**DATA FOR THIS TASK**:
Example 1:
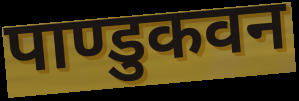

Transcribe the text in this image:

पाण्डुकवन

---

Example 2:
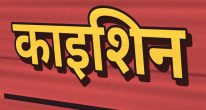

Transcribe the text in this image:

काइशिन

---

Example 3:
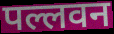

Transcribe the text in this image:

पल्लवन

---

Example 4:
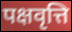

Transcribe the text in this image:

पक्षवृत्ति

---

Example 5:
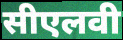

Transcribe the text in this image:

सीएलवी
...
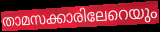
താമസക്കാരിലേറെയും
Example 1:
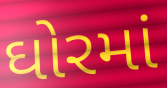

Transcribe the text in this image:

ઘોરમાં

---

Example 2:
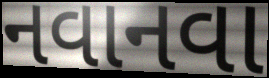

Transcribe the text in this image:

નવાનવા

**REQUIREMENT**:
Only the lines containing "Example" are needed; copy each of them from the data.

**ANSWER TO THIS EXERCISE**:
Example 1:
Example 2:
Example 3:
Example 4:
Example 5:
Example 1:
Example 2:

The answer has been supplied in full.